_What you will do_. For the string "Правильный", search the entries below and copy every line where it appears.

_Data provided_.

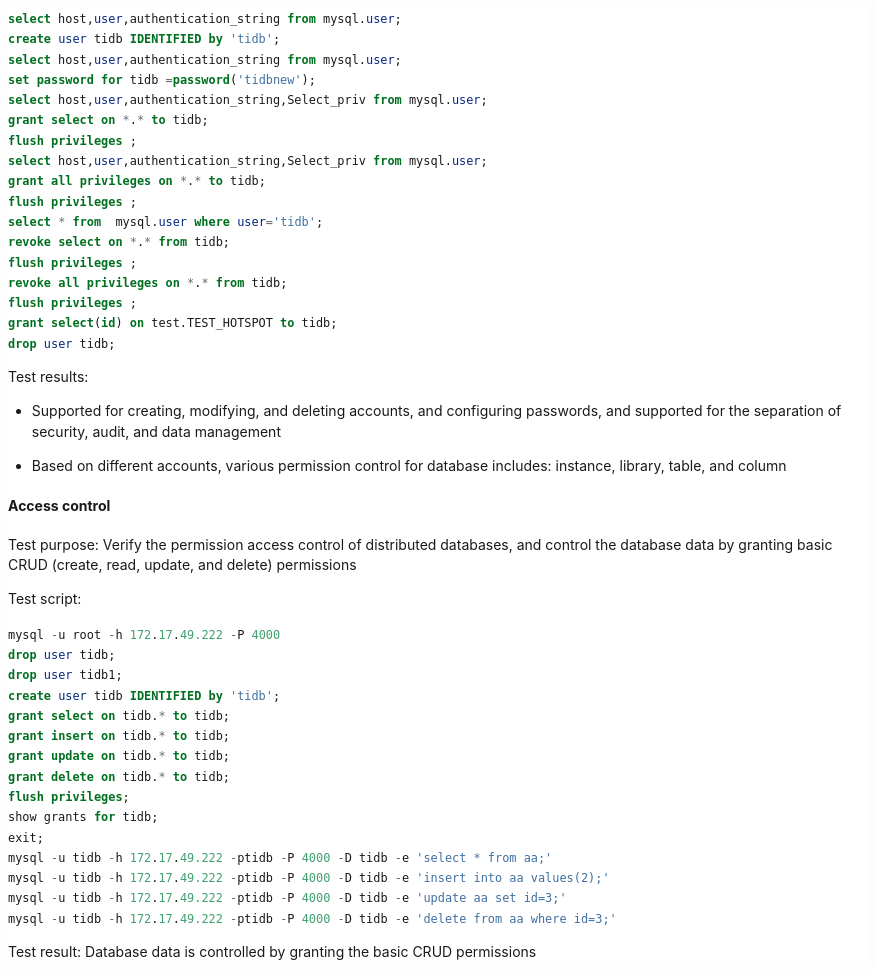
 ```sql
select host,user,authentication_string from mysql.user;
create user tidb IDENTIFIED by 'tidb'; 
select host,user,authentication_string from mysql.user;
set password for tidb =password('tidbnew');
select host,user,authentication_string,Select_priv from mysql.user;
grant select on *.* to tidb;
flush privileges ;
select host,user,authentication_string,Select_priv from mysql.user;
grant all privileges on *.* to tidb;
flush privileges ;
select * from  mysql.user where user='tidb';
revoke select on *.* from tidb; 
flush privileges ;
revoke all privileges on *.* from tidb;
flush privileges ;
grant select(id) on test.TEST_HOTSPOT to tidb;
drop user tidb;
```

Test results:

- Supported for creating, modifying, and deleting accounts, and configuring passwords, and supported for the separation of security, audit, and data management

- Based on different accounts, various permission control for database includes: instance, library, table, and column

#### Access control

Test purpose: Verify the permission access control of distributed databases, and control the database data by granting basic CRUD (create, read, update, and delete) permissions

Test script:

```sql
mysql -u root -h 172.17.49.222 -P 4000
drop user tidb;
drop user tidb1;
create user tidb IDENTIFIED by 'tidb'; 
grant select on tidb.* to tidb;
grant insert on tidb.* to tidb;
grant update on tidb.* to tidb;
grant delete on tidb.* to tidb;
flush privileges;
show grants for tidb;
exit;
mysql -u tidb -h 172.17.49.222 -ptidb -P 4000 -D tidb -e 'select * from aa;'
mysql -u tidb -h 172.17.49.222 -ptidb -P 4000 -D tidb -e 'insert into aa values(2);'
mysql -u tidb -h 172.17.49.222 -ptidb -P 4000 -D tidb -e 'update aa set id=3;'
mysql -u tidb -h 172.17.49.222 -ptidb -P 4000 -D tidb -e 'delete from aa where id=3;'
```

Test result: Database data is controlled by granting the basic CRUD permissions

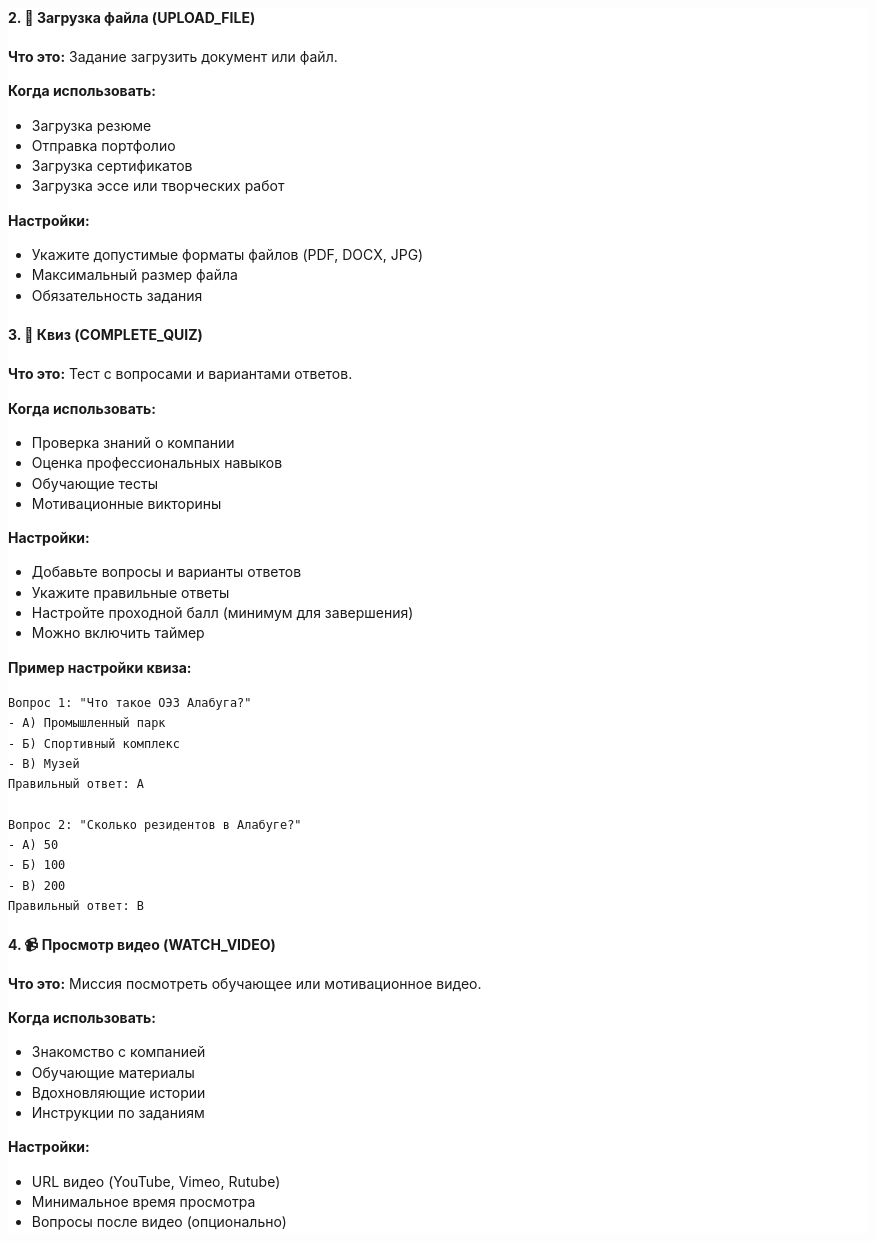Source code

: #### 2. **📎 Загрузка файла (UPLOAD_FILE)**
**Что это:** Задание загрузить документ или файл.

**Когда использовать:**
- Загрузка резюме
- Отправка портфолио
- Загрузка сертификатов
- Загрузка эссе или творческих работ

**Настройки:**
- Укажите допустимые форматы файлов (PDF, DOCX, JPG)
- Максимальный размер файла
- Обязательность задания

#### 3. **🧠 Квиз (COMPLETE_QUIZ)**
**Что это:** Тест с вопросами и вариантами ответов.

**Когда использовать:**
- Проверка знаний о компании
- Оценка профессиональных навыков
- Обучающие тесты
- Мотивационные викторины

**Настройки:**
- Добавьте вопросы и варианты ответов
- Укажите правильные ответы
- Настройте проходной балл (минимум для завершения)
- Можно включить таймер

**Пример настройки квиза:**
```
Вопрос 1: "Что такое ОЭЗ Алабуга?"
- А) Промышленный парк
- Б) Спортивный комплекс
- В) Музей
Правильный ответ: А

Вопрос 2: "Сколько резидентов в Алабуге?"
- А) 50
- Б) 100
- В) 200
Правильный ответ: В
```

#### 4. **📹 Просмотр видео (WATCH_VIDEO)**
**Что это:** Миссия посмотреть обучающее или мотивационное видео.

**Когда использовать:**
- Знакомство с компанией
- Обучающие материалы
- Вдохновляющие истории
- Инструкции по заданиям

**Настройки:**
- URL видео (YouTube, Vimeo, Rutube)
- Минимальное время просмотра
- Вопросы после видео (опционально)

...

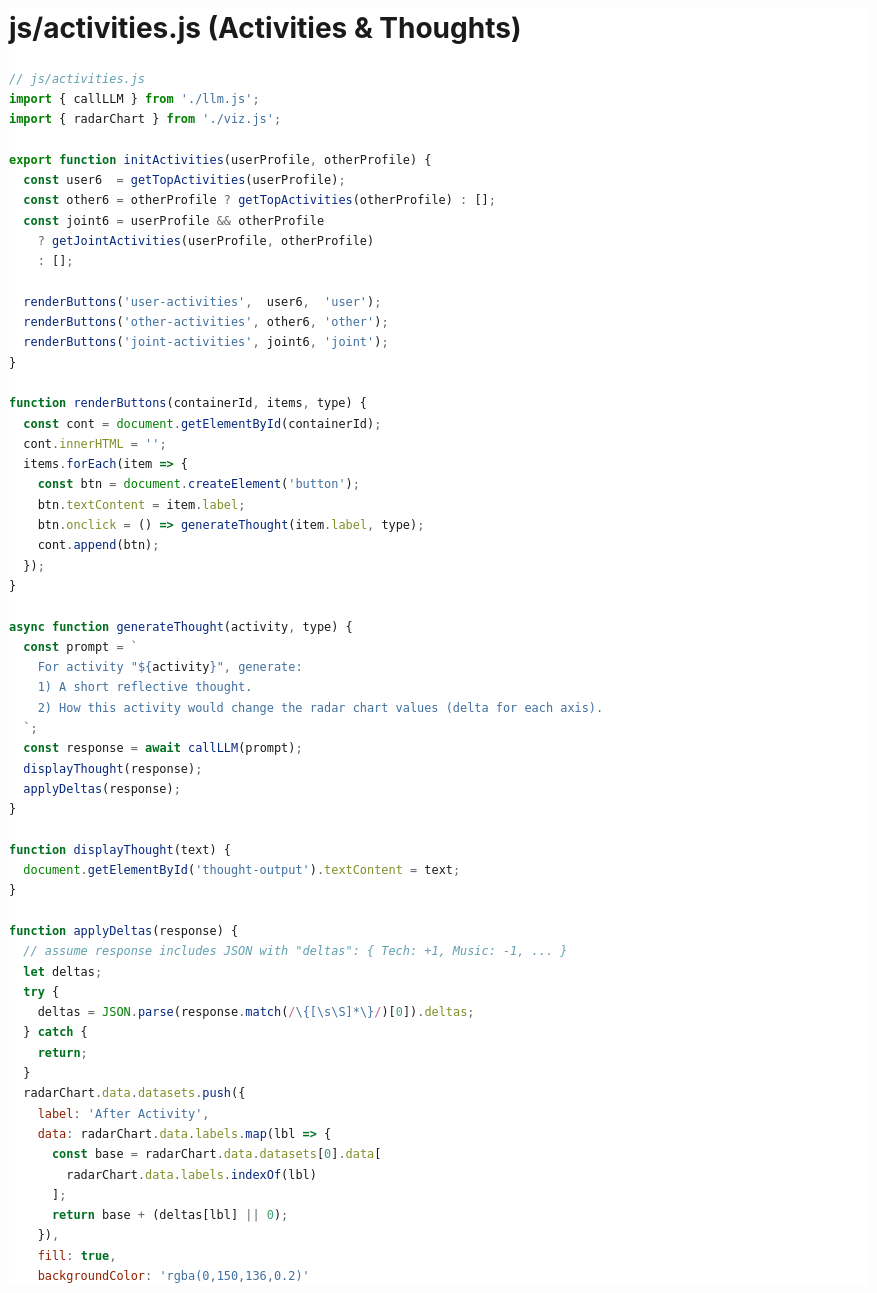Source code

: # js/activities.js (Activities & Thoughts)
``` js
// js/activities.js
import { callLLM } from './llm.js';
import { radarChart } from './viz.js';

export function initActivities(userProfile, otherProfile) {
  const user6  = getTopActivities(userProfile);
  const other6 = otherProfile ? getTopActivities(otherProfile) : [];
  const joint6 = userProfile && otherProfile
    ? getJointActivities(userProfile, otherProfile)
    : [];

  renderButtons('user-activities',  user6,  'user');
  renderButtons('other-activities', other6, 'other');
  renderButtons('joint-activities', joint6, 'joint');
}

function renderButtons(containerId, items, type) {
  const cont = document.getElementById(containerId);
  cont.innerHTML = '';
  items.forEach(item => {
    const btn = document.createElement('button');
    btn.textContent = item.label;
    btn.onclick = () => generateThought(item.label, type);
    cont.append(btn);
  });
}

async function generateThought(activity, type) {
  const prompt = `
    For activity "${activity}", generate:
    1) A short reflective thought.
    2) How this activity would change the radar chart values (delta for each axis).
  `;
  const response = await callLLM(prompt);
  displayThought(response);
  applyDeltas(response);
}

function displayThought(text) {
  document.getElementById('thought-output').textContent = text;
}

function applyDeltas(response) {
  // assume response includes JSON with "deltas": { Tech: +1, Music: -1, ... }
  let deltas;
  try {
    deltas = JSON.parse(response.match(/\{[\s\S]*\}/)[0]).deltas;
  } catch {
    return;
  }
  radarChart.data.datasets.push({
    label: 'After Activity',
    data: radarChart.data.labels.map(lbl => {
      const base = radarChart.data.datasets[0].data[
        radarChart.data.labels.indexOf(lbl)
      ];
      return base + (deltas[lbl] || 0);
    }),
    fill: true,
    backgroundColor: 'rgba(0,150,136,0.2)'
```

_Your solution_.
Правильный ответ: А
Правильный ответ: В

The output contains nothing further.